延云 YDB版本v1.0.5-beta版本上线(支持hive与spark查询) 2015-12-28 13:13 阅读(0)

本次新增如下功能:

使用hive来读取ydb的数据进行分析。

使用spark来读取ydb的数据进行分析。

通过编程来导出到其他系统中的接口。

Mapreduce- InputFormat接口。


YDB下载地址:

您必须同意授权使用协议才允许使用该软件  授权协议下载


当前版本v1.0.5-beta

获取延云YDB

360云盘获取:http://yunpan.cn/cuHD72ifTWtz2 提取码: 5928



使用hive来读取ydb的数据进行分析

通过ydbhive的数据对接,可以利用hive或者sparkydb的功能进行拓展,实现(如多表关联,中位数,SQL嵌套等)复杂的查询。

添加依赖的jar

add jar /data/xxx.xxx.xx/ydb-x.x.x-pg.jar ;

ydb的表与hive的表进行映射

注意两点

1.仅映射必须的字段,无用的字段尽量别映射。

2.映射使用where过滤条件将映射的记录条数限制的越少越好。

通过上述两点,可以减少ydb传递给hive的数据量,ydb本身的磁盘IO也会变小,故可提高效率。

 

 

映射示例一:

CREATE external  TABLE ydbhive_example (

tradetime string,tradenum string,tradeid string,nickname string,cardnum string

)    

STORED BY 'cn.net.ycloud.ydb.handle.YdbStorageHandler' 

TBLPROPERTIES  (

"ydb.handler.hostport"="101.200.130.48:8080",

"ydb.handler.sql.key"="ydb.sql.ydbhive_example",

 "ydb.handler.sql"=" select tradetime,tradenum,tradeid,nickname,cardnum from ydb_example_trade where ydbpartion='20151011'  and ydbkv='export.joinchar:%01' and ydbkv='export.max.return.docset.size:100'  limit 0,10"

**列表:**
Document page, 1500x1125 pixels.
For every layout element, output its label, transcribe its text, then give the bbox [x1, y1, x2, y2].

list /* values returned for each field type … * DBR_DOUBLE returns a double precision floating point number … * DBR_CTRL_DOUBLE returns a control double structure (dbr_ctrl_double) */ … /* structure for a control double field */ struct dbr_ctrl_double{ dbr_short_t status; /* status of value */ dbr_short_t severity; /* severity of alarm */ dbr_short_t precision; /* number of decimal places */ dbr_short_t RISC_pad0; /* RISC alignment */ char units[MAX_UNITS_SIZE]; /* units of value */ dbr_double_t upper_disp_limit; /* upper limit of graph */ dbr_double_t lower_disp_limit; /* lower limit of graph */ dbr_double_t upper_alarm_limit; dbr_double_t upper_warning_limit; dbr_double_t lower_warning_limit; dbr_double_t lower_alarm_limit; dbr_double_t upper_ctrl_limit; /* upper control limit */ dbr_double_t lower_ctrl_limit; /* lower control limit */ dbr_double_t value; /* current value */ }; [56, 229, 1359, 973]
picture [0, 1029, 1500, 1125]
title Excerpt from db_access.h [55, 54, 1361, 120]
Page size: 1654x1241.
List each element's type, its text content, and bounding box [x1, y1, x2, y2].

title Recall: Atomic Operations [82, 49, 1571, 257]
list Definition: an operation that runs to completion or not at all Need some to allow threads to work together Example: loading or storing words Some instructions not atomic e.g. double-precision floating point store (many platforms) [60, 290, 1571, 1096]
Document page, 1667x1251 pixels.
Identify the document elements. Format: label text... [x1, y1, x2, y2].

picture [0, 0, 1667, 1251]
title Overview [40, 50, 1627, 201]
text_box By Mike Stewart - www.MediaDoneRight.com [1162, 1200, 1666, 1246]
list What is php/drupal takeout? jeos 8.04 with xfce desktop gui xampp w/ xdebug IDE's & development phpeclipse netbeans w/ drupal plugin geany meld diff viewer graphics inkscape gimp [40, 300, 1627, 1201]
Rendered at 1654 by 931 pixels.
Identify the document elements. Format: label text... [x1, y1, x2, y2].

**书面任务:** 请把YDB发布说明的全文一字不改地重新写出来。 作答时只依据YDB发布说明，不参考列表。

**本题解答:**
延云 YDB版本v1.0.5-beta版本上线(支持hive与spark查询) 2015-12-28 13:13 阅读(0)

本次新增如下功能:

使用hive来读取ydb的数据进行分析。

使用spark来读取ydb的数据进行分析。

通过编程来导出到其他系统中的接口。

Mapreduce- InputFormat接口。


YDB下载地址:

您必须同意授权使用协议才允许使用该软件  授权协议下载


当前版本v1.0.5-beta

获取延云YDB

360云盘获取:http://yunpan.cn/cuHD72ifTWtz2 提取码: 5928



使用hive来读取ydb的数据进行分析

通过ydbhive的数据对接,可以利用hive或者sparkydb的功能进行拓展,实现(如多表关联,中位数,SQL嵌套等)复杂的查询。

添加依赖的jar

add jar /data/xxx.xxx.xx/ydb-x.x.x-pg.jar ;

ydb的表与hive的表进行映射

注意两点

1.仅映射必须的字段,无用的字段尽量别映射。

2.映射使用where过滤条件将映射的记录条数限制的越少越好。

通过上述两点,可以减少ydb传递给hive的数据量,ydb本身的磁盘IO也会变小,故可提高效率。

 

 

映射示例一:

CREATE external  TABLE ydbhive_example (

tradetime string,tradenum string,tradeid string,nickname string,cardnum string

)    

STORED BY 'cn.net.ycloud.ydb.handle.YdbStorageHandler' 

TBLPROPERTIES  (

"ydb.handler.hostport"="101.200.130.48:8080",

"ydb.handler.sql.key"="ydb.sql.ydbhive_example",

 "ydb.handler.sql"=" select tradetime,tradenum,tradeid,nickname,cardnum from ydb_example_trade where ydbpartion='20151011'  and ydbkv='export.joinchar:%01' and ydbkv='export.max.return.docset.size:100'  limit 0,10"